A expressão em análise ocorre no dicionário da Academia das Ciências de Lisboa (ACL), no verbete ainda, sendo, aí, considerada locução adverbial.
No entanto, talvez valha a pena reflectir um pouco acerca desta locução. Dizem os gramáticos que a estrutura habitual de uma locução adverbial é aquela em que temos uma preposição seguida de um nome, sem dúvida, de um adjectivo, de novo, ou de um advérbio, de longe. Ora o que temos, em ainda por cima, é, ao que parece, uma locução adverbial, de valor locativo, por cima, intensificada, ou destacada, por um advérbio, ainda. Na sua globalidade, a locução veicula uma ideia de acréscimo que se destaca, como se se tratasse do culminar de um acontecimento, ou de uma série, mais ou menos longa, de acontecimentos. O valor locativo torna-se abstracto, quase se dissolve. Além disso, assume um certo valor parentético, como se fosse uma paragem que o emissor, ou locutor, fizesse, para criar expectativa.
Na frase em apreço a locução introduz e destaca uma informação «distante da sua (casa)» que dá maior relevo ao acontecimento principal: ser a primeira vez que se participa em algo. Estamos, pois, perante uma locução que poderíamos associar aos advérbios de intensidade e grau, incidindo a intensificação, ou destaque, directamente na expressão «distante da sua (casa)», mas, porque o advérbio ainda estabelece a relação entre elementos, produzindo efeito em toda a frase.
Note-se que é comum essa ligação ser reforçada pela presença da conjunção copulativa: «Era a primeira vez que ia participar numa festa em casa alheia e, ainda por cima, distante da sua.»
Analisada a locução quanto à sua estrutura e quanto ao sentido veiculado, poderíamos colocar uma outra questão: se é uma locução adverbial poderá, em princípio, ser substituída por um advérbio. Mas qual? Assumindo que se trata de uma locução associada aos advérbios de intensidade e grau, poderíamos, por exemplo, tentar substituí-la por mais:
(1) – Era a primeira vez que ia participar numa festa em casa alheia, mais, distante da sua.
A frase (1) não me parece, todavia, veicular exactamente o sentido veiculado pela que está em apreço e que repito como (2):
(2) Era a primeira vez que ia participar numa festa em casa alheia, ainda por cima, distante da sua.
Uma das coisas que ressalta em (1), é, a meu ver, a possibilidade aproximar mais o sentido do da frase (2) através de uma pontuação diferente como se exemplifica em (1.1), ou a introdução da conjunção com em (1.2):
(1.1) – Era a primeira vez que ia participar numa festa em casa alheia. Mais! Distante da sua.
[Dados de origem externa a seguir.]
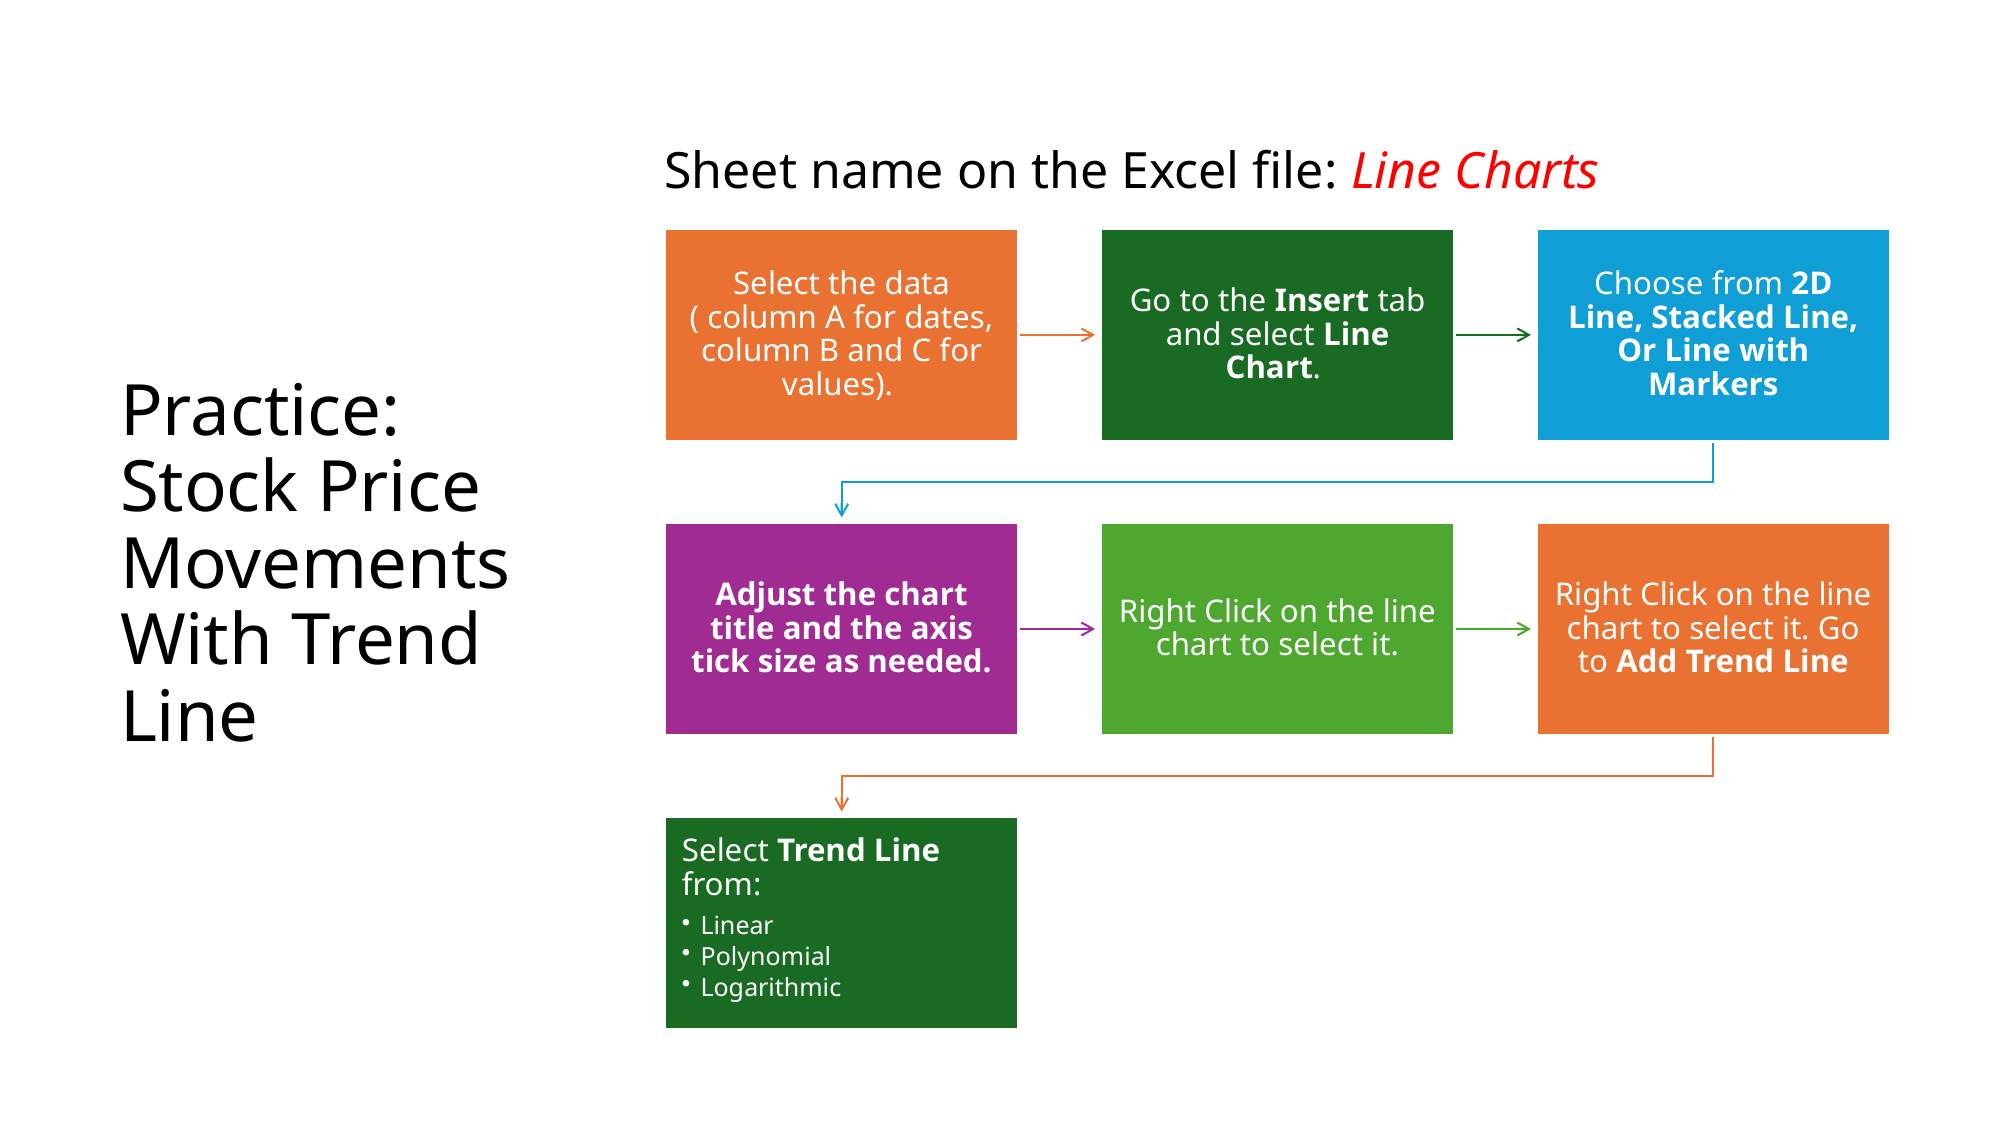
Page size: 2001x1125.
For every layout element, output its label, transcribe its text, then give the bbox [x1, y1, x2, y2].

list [663, 224, 1893, 1034]
title Practice: Stock Price Movements With Trend Line [105, 224, 541, 906]
text_box Sheet name on the Excel file: Line Charts [649, 131, 1615, 206]
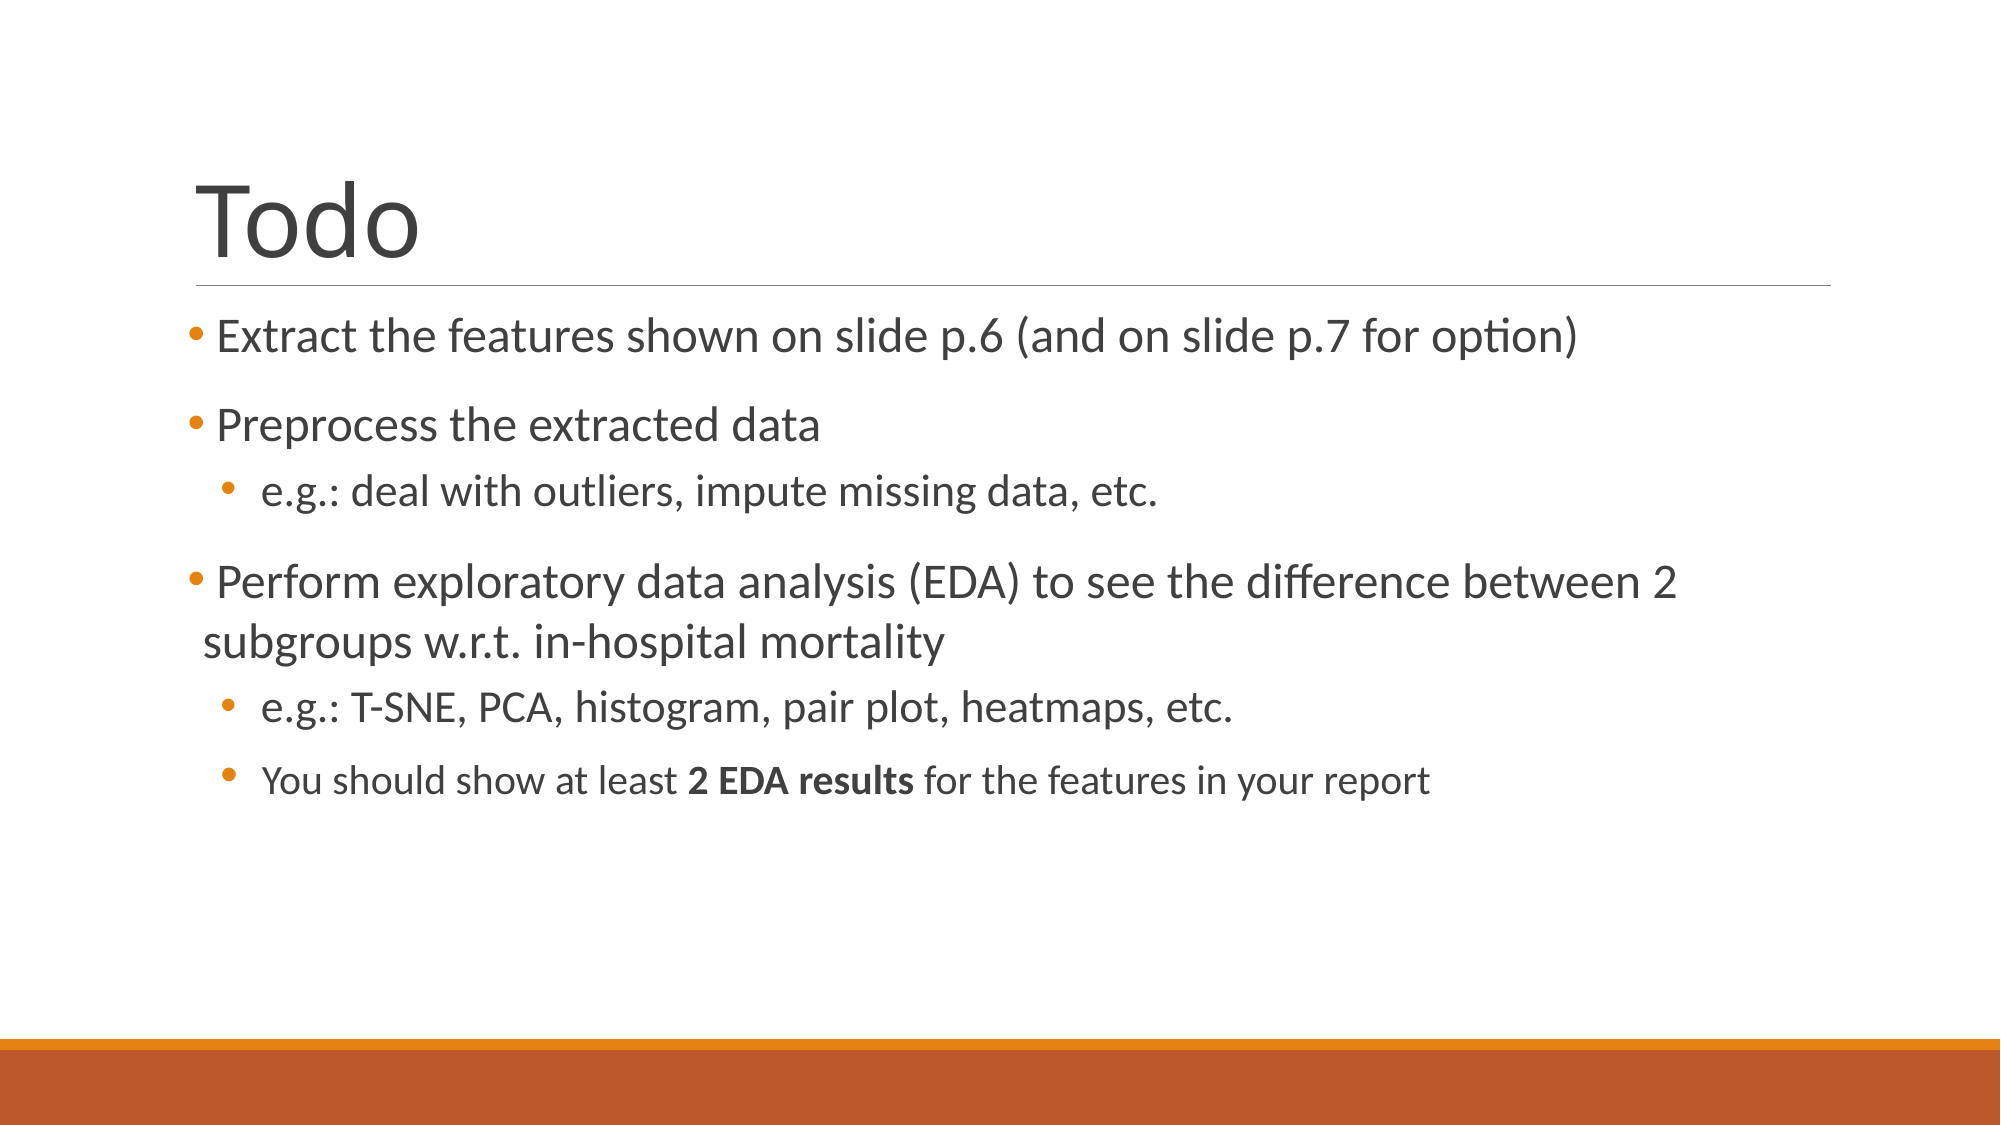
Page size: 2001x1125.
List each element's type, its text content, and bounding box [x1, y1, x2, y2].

(1.2) – Era a primeira vez que ia participar numa festa em casa alheia, e mais, distante da sua.
Curiosamente, no contexto em que a frase (2) ocorre, creio que é possível substituir a locução por advérbios que, tradicionalmente, não são associados aos advérbios de intensidade, como é caso de sobretudo, mas com a necessidade de introduzir a copulativa:
(3) – «Era a primeira vez que ia participar numa festa em casa alheia e, sobretudo, distante da sua.»
O advérbio sobretudo aparece em algumas gramáticas associado ao valor modal. No dicionário da ACL, fala-se em «modo especial». Creio que na frase em apreço este modo especial é associado a uma ideia de destaque ou realce.
Sendo, de certo modo possível substituir ainda por cima por um só advérbio há, no entanto, algumas alterações de sentido que importa salientar. Com efeito, tanto o advérbio mais como o advérbio sobretudo para se aproximarem mais do sentido de (2) precisam da acção da conjunção copulativa que vai, de algum modo, estabelecer a ligação com a informação que é veiculada antes, o que é realizado em (2) de certa forma, pelo advérbio ainda, que inicia a locução. Poderemos, talvez, dizer que a locução ainda por cima se aproxima dos advérbios de frase, assim designados no Dicionário Terminológico. O advérbio mais integra-se nos advérbios de intensidade, podendo, numa construção como (1.2) aproximar-se dos advérbios de frase, tal como sobretudo, advérbio que mereceria, pela diversidade de contextos em que ocorre, um estudo mais completo do que o que aqui se pretende fazer.
Poderíamos em jeito de conclusão dizer que a situação de uso da língua coloca desafios de análise que, por vezes, dificilmente se encaixam numa classificação pré-definida.